Countless kids like me spent hours meticulously crafting detailed worlds that would only come to life when we played the game with our friends. This involved mapping dungeons and other environments (usually on graph paper), populating them with monsters, traps, and treasure, and creating what one hoped would be a challenging but entertaining adventure for our players. Dungeons & Dragons, though reviled by many dull-witted adults as wicked, wasteful, or otherwise unhealthy, was in fact an incubator for creativity and world-builiding. It combined mathematics, creative writing, research, performance, visual arts, and storytelling into what was ostensibly a simple "game," but it was so much more than that to me—and to the legions of others who used what they learned from playing and refereeing fantasy adventures into creative careers.

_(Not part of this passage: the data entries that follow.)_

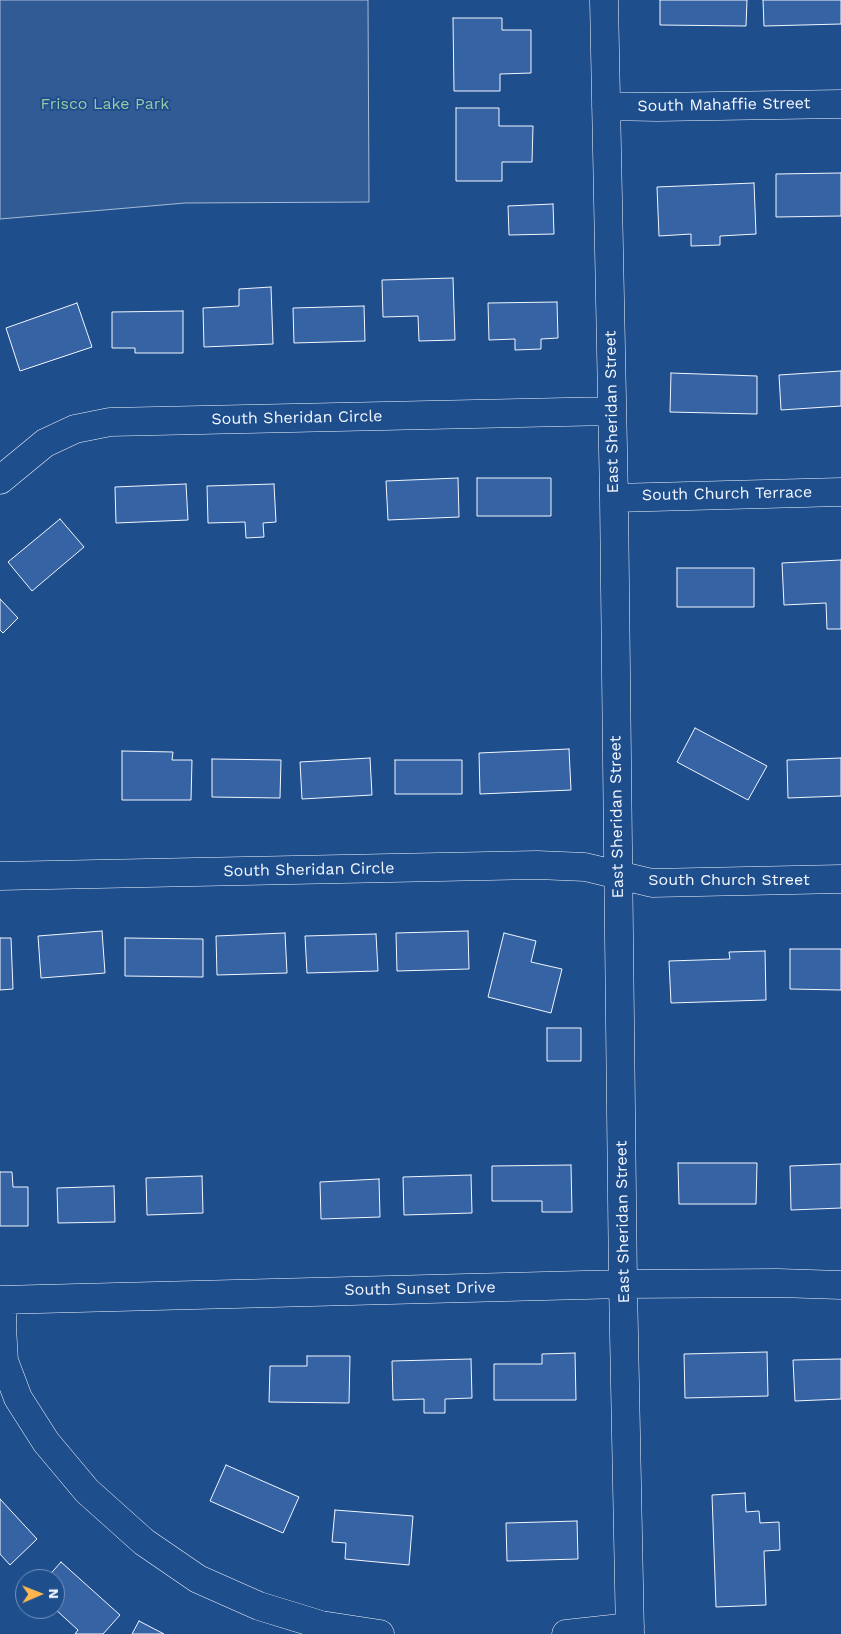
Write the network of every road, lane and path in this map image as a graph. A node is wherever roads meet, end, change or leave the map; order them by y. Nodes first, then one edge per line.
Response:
1 (604, 0) edge
2 (841, 104) edge
3 (606, 106) junction
4 (611, 411) junction
5 (0, 480) edge
6 (841, 492) edge
7 (614, 498) junction
8 (617, 875) junction
9 (0, 876) edge
10 (841, 879) edge
11 (623, 1284) junction
12 (841, 1285) edge
13 (2, 1300) edge
14 (630, 1630) edge
15 (380, 1634) edge
16 (566, 1634) edge

1 - 3 street, East Sheridan Street
2 - 3 street, South Mahaffie Street
3 - 4 street, East Sheridan Street
4 - 5 street, South Sheridan Circle
4 - 7 street, East Sheridan Street
6 - 7 street, South Church Terrace
7 - 8 street, East Sheridan Street
8 - 9 street, South Sheridan Circle
8 - 10 street, South Church Street
8 - 11 street, East Sheridan Street
11 - 12 street, South Sunset Drive
11 - 13 street, South Sunset Drive
11 - 14 street, East Sheridan Street
13 - 15 street
14 - 16 street

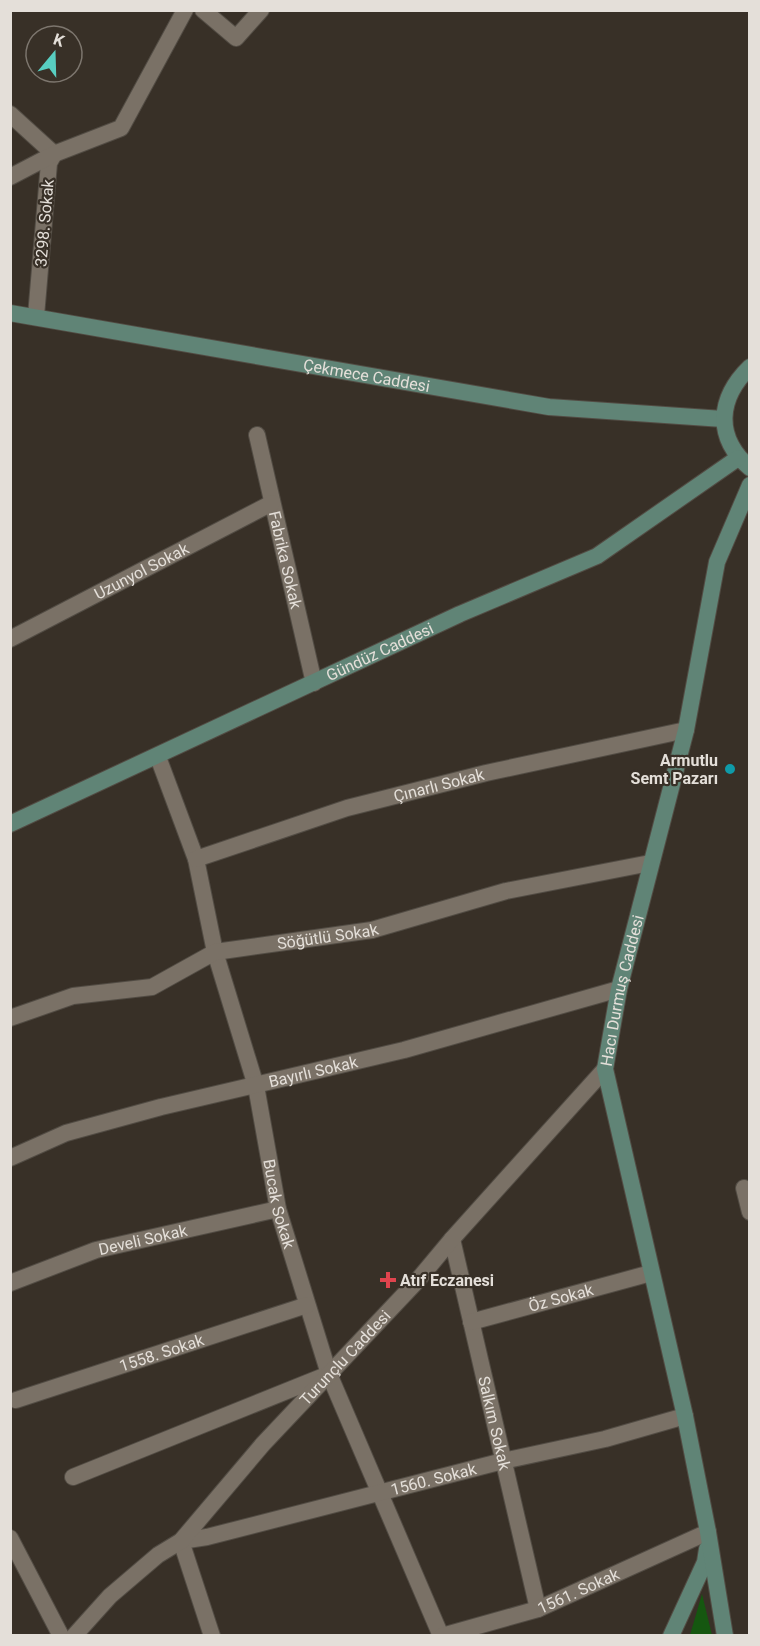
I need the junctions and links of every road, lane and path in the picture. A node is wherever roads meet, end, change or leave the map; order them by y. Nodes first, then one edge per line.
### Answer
1 (185, 10) edge
2 (203, 10) edge
3 (261, 10) edge
4 (10, 114) edge
5 (54, 154) junction
6 (10, 177) edge
7 (10, 313) edge
8 (36, 316) junction
9 (750, 351) edge
10 (750, 367) edge
11 (735, 381) junction
12 (723, 419) junction
13 (257, 435) dead end
14 (744, 463) edge
15 (750, 485) edge
16 (272, 503) junction
17 (10, 639) edge
18 (314, 683) junction
19 (686, 730) junction
20 (158, 757) junction
21 (10, 824) edge
22 (196, 859) junction
23 (650, 863) junction
24 (215, 952) junction
25 (619, 988) junction
26 (10, 1018) edge
27 (605, 1069) junction
28 (256, 1086) junction
29 (10, 1158) edge
30 (744, 1188) dead end
31 (278, 1209) junction
32 (750, 1212) edge
33 (452, 1239) junction
34 (651, 1273) junction
35 (10, 1283) edge
36 (307, 1305) junction
37 (471, 1322) junction
38 (329, 1374) junction
39 (16, 1400) dead end
40 (685, 1416) junction
41 (503, 1461) junction
42 (73, 1477) dead end
43 (380, 1494) junction
44 (708, 1534) junction
45 (10, 1538) edge
46 (181, 1541) junction
47 (538, 1609) junction
48 (60, 1635) edge
49 (74, 1635) edge
50 (212, 1635) edge
51 (442, 1635) edge
52 (671, 1635) edge
53 (725, 1635) edge

1 - 5 street
2 - 3 street
4 - 5 street
5 - 6 street
5 - 8 street, 3298. Sokak
7 - 8 main road, Çekmece Caddesi
8 - 12 main road, Çekmece Caddesi
9 - 11 main road
10 - 11 main road
11 - 12 main road
12 - 14 main road, Gündüz Caddesi
13 - 16 street, Fabrika Sokak
14 - 18 main road, Gündüz Caddesi
15 - 19 main road, Hacı Durmuş Caddesi
16 - 17 street, Uzunyol Sokak
16 - 18 street, Fabrika Sokak
18 - 20 main road, Gündüz Caddesi
19 - 22 street, Çınarlı Sokak
19 - 23 main road, Hacı Durmuş Caddesi
20 - 21 main road, Gündüz Caddesi
20 - 22 street, Bucak Sokak
22 - 24 street, Bucak Sokak
23 - 24 street, Söğütlü Sokak
23 - 25 main road, Hacı Durmuş Caddesi
24 - 26 street, Söğütlü Sokak
24 - 28 street, Bucak Sokak
25 - 27 main road, Hacı Durmuş Caddesi
25 - 28 street, Bayırlı Sokak
27 - 33 street, Turunçlu Caddesi
27 - 34 main road, Hacı Durmuş Caddesi
28 - 29 street, Bayırlı Sokak
28 - 31 street, Bucak Sokak
30 - 32 street
31 - 35 street, Develi Sokak
31 - 36 street, Bucak Sokak
33 - 37 street, Salkım Sokak
33 - 38 street, Turunçlu Caddesi
34 - 37 street, Öz Sokak
34 - 40 main road, Hacı Durmuş Caddesi
36 - 38 street, Bucak Sokak
36 - 39 street, 1558. Sokak
37 - 41 street, Salkım Sokak
38 - 42 street
38 - 43 street, Bucak Sokak
38 - 46 street, Turunçlu Caddesi
40 - 41 street, 1560. Sokak
40 - 44 main road, Hacı Durmuş Caddesi
41 - 43 street, 1560. Sokak
41 - 47 street, Salkım Sokak
43 - 46 street, 1560. Sokak
43 - 51 street, Bucak Sokak
44 - 47 street, 1561. Sokak
44 - 52 main road, Hacı Durmuş Caddesi
44 - 53 main road, Hacı Durmuş Caddesi
45 - 48 street
46 - 49 street, Turunçlu Caddesi
46 - 50 street
47 - 51 street, 1561. Sokak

Without D&D, the enormous and lucrative industry that gave birth to computer fantasy role-playing games like World of Warcraft or Skyrim would never have existed. We might still be playing computer games with no more complexity than Super Mario Brothers if it hadn't been for nerds who cut their teeth on pen-and-paper RPGs and wanted to recreate that immersive experience on a screen. In fact, fantasy entertainment has so conquered our culture that we often forget how far we've come in only a few decades since Gary Gygax and Dave Arneson self-published some very odd rule booklets and started something bigger than they could have ever imagined.

So, my fellow nerds, I say to thee: All those hours flipping through the Monster Manual and Dungeon Master's Guide, graphing out intricate underground lairs, rolling polyhedral dice, play-acting orcs and beholders and tavern keepers and saucy wenches, and creating  worlds from nothing—behold your great works. You took your passions and rolled a natural 20. You would have never believed it at the time, of course, especially when so many people looked at you as a little weird or too nerdy for your own good, but you've truly brought magic into the world.